## PROBLEM DESCRIPTION
From the first line of the data down to the line bearing "-23,803,722.16", output every line exactly and include no pictures.

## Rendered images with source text
────────────────────

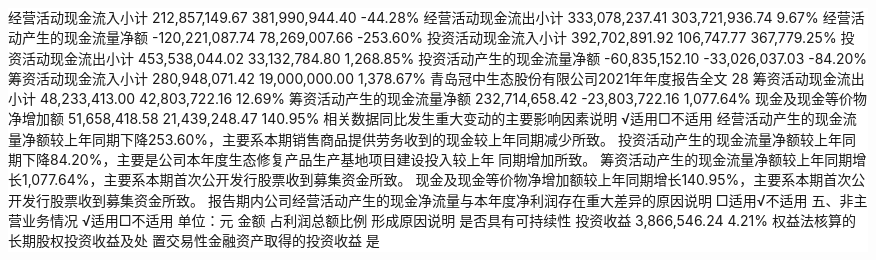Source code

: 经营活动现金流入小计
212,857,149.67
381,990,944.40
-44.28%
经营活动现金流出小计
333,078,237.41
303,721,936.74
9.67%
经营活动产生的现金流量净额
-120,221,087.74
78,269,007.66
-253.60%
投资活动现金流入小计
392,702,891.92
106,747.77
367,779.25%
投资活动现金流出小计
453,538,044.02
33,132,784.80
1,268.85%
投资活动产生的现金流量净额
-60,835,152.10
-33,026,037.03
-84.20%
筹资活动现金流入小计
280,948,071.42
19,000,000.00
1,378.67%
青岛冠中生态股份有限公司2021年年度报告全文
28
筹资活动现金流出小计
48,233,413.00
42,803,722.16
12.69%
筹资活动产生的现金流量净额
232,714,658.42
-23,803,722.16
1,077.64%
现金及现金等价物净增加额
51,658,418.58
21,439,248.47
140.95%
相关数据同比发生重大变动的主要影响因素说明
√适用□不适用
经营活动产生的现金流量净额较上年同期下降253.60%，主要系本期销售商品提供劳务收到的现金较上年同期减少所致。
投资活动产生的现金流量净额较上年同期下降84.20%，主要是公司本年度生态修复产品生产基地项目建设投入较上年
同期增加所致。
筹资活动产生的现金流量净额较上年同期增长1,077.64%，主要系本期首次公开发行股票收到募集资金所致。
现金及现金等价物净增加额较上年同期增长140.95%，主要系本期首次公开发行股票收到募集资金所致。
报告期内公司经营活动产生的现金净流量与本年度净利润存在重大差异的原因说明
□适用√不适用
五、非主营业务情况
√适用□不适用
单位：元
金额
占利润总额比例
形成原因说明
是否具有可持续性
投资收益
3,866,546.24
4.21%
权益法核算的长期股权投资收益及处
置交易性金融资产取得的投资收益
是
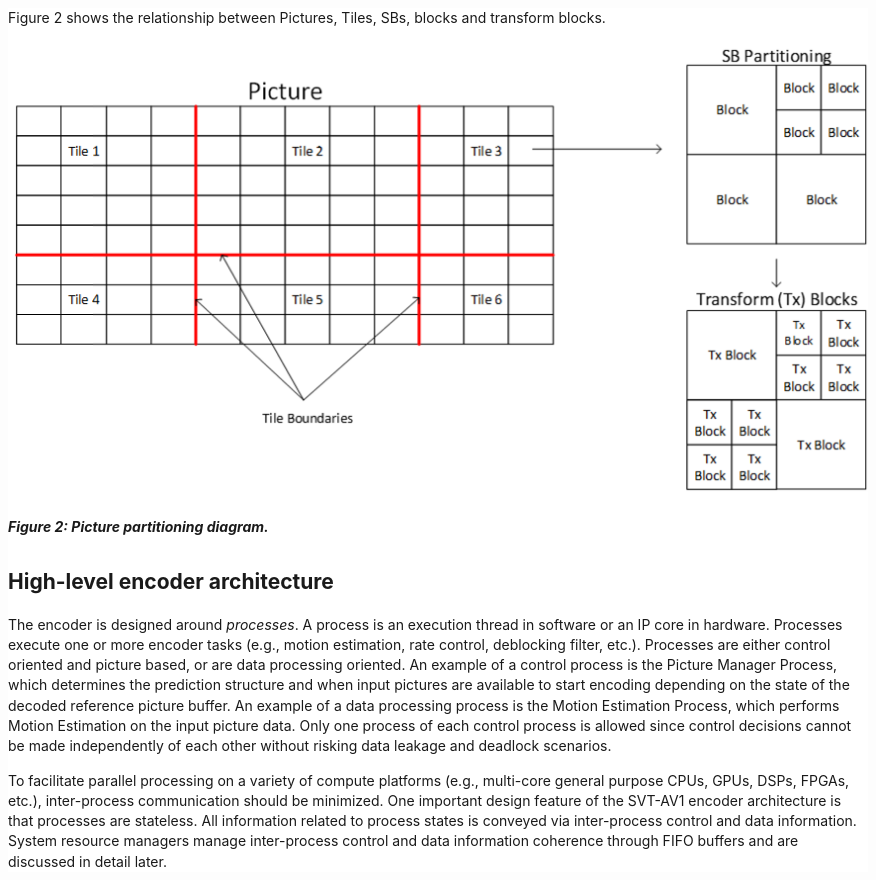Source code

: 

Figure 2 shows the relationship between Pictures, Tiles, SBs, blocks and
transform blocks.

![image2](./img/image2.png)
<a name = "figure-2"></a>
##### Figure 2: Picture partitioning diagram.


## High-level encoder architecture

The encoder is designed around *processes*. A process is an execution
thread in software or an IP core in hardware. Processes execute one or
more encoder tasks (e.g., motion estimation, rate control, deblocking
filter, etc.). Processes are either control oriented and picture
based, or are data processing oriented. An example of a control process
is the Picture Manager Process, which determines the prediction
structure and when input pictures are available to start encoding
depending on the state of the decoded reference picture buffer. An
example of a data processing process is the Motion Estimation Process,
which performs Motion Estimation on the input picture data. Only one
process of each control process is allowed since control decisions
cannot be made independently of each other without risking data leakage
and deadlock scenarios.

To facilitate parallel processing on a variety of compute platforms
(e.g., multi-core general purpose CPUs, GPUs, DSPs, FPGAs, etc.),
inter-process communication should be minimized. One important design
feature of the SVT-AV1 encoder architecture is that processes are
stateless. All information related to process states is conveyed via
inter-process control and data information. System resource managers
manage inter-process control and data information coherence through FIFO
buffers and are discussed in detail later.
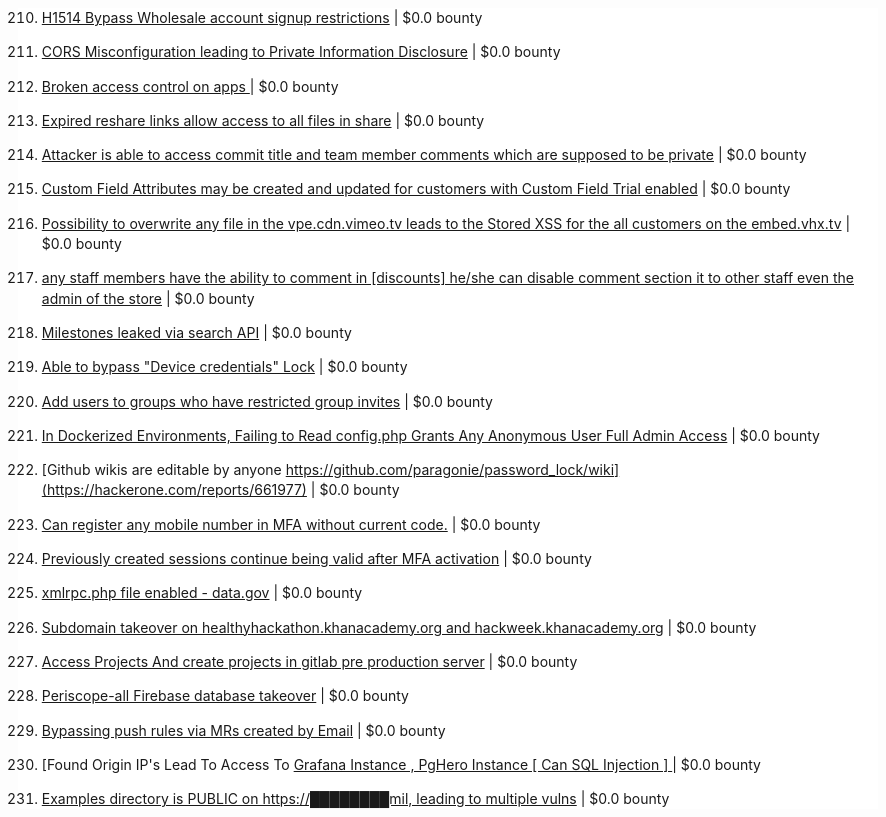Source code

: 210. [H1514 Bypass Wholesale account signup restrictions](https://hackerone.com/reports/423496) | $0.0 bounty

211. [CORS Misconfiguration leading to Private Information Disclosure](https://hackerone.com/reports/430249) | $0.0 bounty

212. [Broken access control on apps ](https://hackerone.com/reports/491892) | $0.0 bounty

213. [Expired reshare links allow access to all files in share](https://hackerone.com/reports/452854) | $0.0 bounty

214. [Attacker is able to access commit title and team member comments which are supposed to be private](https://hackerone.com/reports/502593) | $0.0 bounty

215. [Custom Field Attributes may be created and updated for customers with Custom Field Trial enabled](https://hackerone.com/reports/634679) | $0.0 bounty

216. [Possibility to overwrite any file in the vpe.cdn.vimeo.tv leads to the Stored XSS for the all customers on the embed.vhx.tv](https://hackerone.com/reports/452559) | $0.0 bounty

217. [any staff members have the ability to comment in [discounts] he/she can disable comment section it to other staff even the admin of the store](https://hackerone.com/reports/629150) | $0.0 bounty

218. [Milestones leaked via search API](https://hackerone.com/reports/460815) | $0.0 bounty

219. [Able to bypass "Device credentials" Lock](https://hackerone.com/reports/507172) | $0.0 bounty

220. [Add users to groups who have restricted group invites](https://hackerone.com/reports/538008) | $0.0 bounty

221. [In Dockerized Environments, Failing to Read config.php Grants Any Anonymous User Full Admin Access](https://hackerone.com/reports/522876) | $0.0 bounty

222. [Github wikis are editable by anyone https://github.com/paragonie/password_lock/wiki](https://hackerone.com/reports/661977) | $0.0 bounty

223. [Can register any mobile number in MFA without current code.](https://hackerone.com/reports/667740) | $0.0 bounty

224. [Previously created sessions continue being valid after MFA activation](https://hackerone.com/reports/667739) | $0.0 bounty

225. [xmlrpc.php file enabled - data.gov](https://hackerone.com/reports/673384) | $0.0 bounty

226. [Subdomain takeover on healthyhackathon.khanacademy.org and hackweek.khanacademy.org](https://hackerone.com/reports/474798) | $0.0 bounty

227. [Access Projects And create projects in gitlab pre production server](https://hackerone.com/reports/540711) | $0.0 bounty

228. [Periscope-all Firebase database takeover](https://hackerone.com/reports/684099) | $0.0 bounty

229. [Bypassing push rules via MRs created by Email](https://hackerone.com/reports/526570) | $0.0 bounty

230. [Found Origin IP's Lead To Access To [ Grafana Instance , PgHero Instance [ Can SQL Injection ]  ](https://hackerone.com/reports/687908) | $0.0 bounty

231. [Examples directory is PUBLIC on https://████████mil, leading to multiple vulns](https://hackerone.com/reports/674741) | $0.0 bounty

────────────────────

## EXERCISE RESPONSE
Source code

: 经营活动现金流入小计
212,857,149.67
381,990,944.40
-44.28%
经营活动现金流出小计
333,078,237.41
303,721,936.74
9.67%
经营活动产生的现金流量净额
-120,221,087.74
78,269,007.66
-253.60%
投资活动现金流入小计
392,702,891.92
106,747.77
367,779.25%
投资活动现金流出小计
453,538,044.02
33,132,784.80
1,268.85%
投资活动产生的现金流量净额
-60,835,152.10
-33,026,037.03
-84.20%
筹资活动现金流入小计
280,948,071.42
19,000,000.00
1,378.67%
青岛冠中生态股份有限公司2021年年度报告全文
28
筹资活动现金流出小计
48,233,413.00
42,803,722.16
12.69%
筹资活动产生的现金流量净额
232,714,658.42
-23,803,722.16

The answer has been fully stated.